In the early 1980s, Pennebaker, a social psychologist, wondered if writing about a traumatic experience, particularly a traumatic experience that a person previously had kept secret, would improve the person’s mental and physical health.
If he’d asked those of us who write a lot would have responded with an unqualified, “Yes.” But since he didn’t ask us, and anyway, scientists like to find things out for themselves, he went on to develop a computer program to analyze language people used to write about trauma.
This and other projects amassed a huge amount of text which Pennebaker and his colleagues analyzed over some thirty years. They discovered a lot about the nuances of language. For example, mentally healthy people tend to use fewer I, me, my pronouns, while people with mental health issues use those pronouns more frequently.
There is a gender difference in the way men and women use words. I got to admit that, for me, this was another “duh” finding. Anyone who has tried to have a serious discussion with a person of the opposite gender probably already figured this out.
What I did find is surprising that word patterns can also identify emotional state, level of honesty, and leadership ability.
Consider these words: boy — chair — sister — hid
Even with no context, people form images of those words. We have mental images of what a boy looks like, what a chair looks like, what the action to hide something looks like and so on. My chair may not look like your chair, but we can communicate by saying, “chair.”
How about this list: it — with — the — never — most — very
It’s a lot harder to form images of those words, and almost impossible to communicate concepts with just those words.
Pennebaker called nouns, verbs, adjectives, and adverbs content words. 99.9% of the words we know are content words, but those words are used to make only 45% of what we say or write. Function words—pronouns, articles, prepositions , auxiliary verbs, negations, conjunctions, quantifiers, and adverb helpers—make up less than 0.1% of any language, but are used 55% of of the time. How the function words are used is what makes language, language.
The boy hid his sister under the chair, but the intruder still found her.
The boy was angry because his sister hid his chair.
Same nouns and verbs — boy, sister, hid, chair — but two sentences with very different meanings.
It’s the function words that
-- are style determiners. If you’re given two pages, one written by Tess Gerritsen and one by S. J. Rosen, you’ll come to the conclusion of who wrote what because of the function words, not the nouns and verbs. Try this experiment: have someone get a book by each of those authors and photocopy any page at random. Let’s say page 46 of each book. They should use a black marker to mark out proper nouns, like character names or locations. Then you take those two pages and, looking only at the function words, make a guess of who wrote which one. Chances are that you’ll be right.
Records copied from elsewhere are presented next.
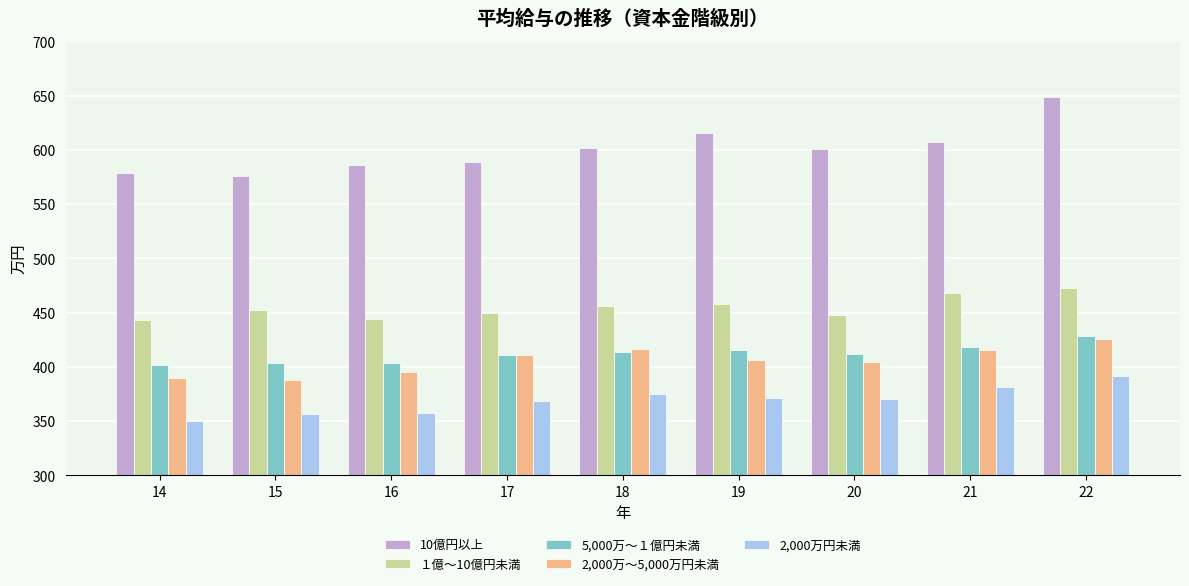

How many bars are there in each group?

5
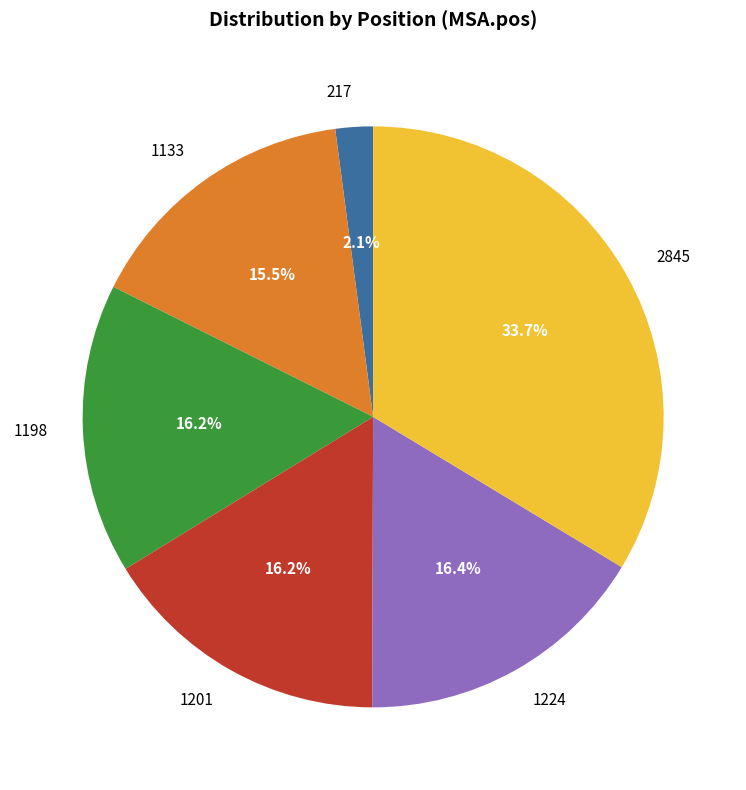

Does 217 account for over 50% of the chart?

No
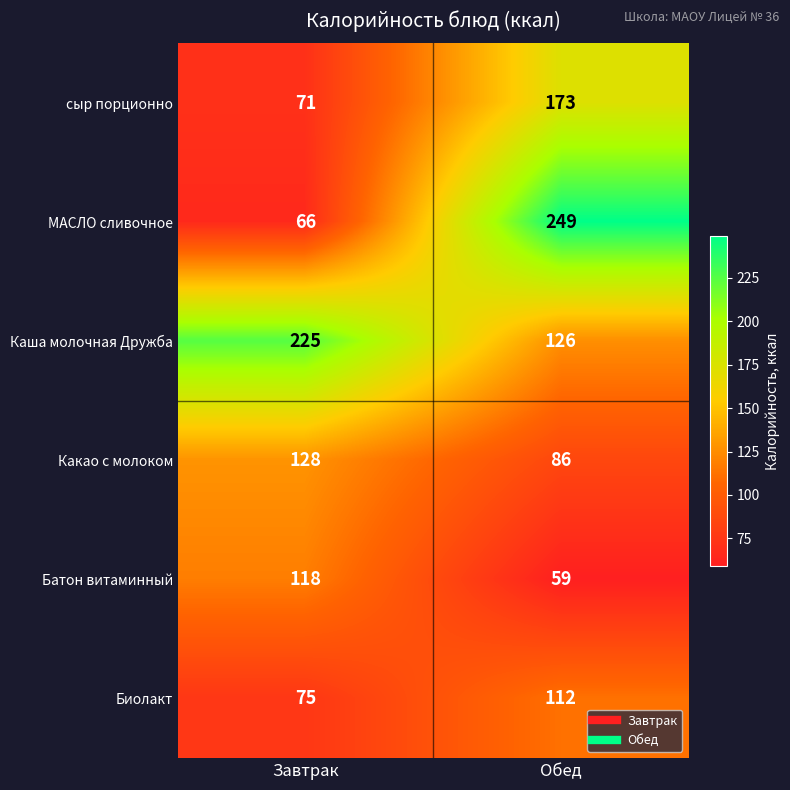

What is the sum of all Биолакт values?

187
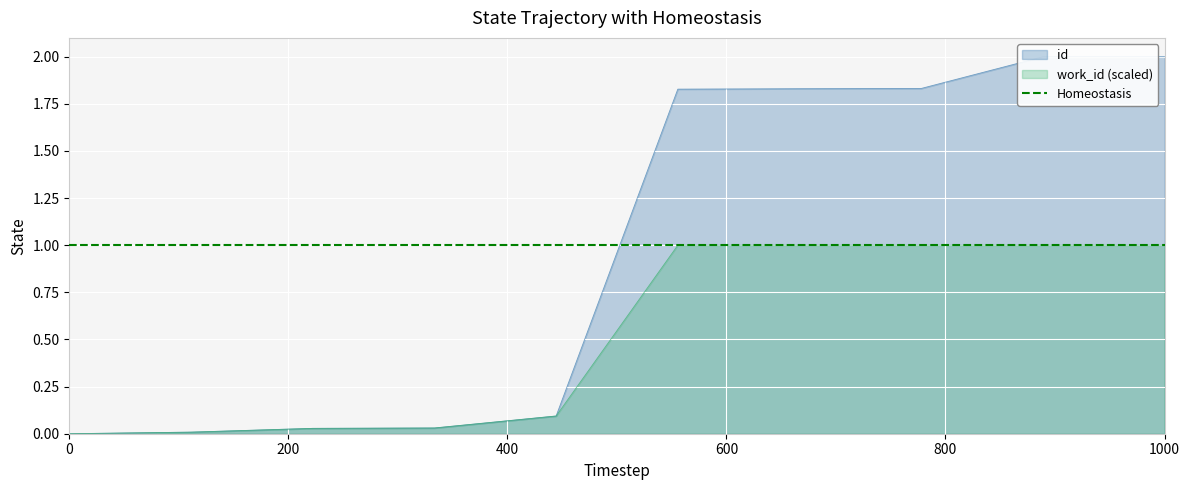

What is the maximum value for work_id (scaled)?

1.0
- are words that our brains are not wired to notice. They flow through our consciousness almost without notice.
- require social skills to be used properly because the speaker and listener have to have shared assumptions and knowledge in order to engage in a conversation loaded with function words. This conversation is almost entirely function words. These two people obviously know what they are talking about, but we can only guess.
“Was he in?”
“What do you think?”
“What did he say?”
“To ask her.”
So, all that advise to writers to use descriptive adjectives and nouns, and strong, action verbs might just be wrong. There might be as much value in watching what pronouns our characters use, and how often and paying a lot more attention to function words.
Instead of a quote this week, here is a neurological factoid I picked up this past week.
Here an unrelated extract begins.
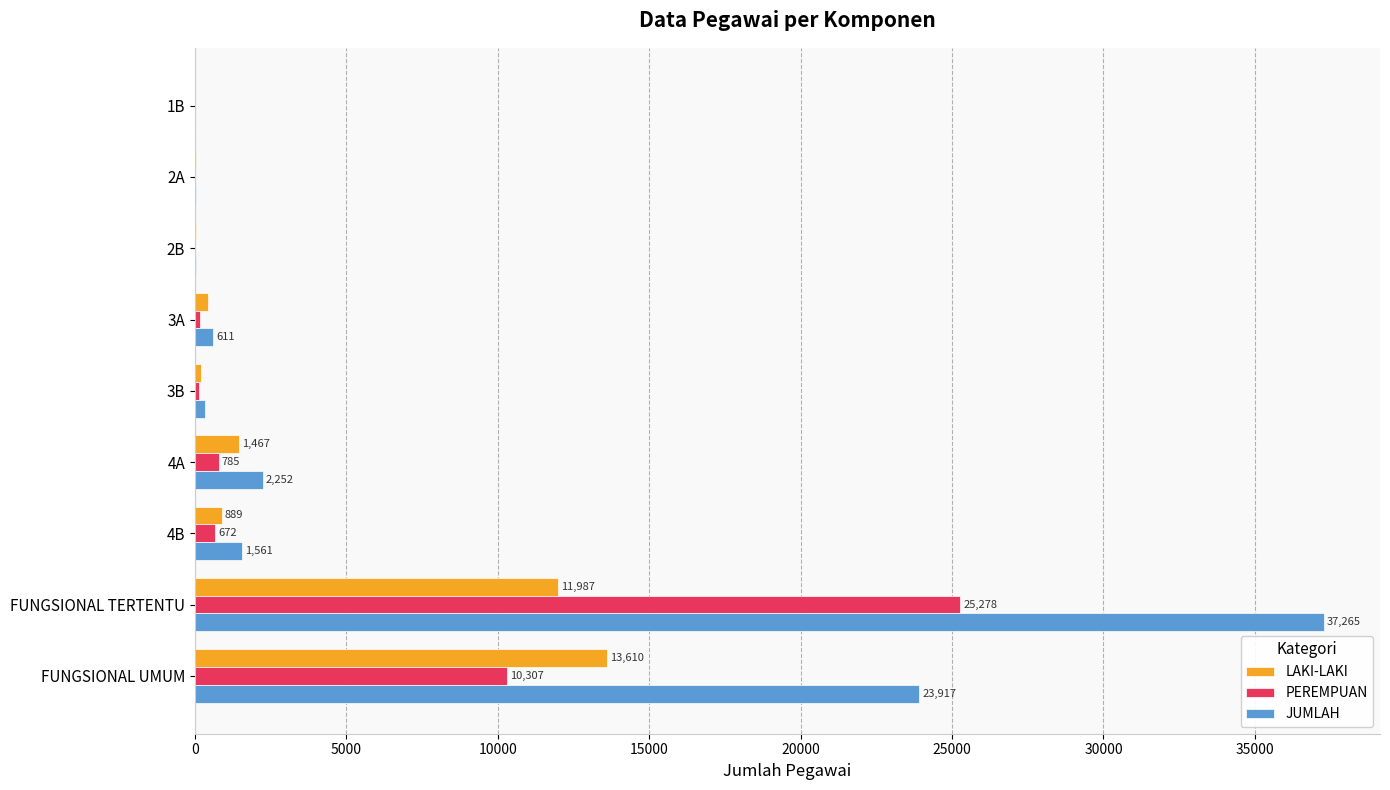

What is the maximum value shown in the chart?

37265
If you are stuck on a problem, let’s say you can’t figure out how to get your protagonist to recognize the importance of the yellow rose as a clue, do exercises that involve cross-body movement. Swing your arms from one side to the other or do a little dance step that involves one foot stepping behind the other foot.
Cross-body movements integrate both halves of the brain and often result in unlocking solutions to problems.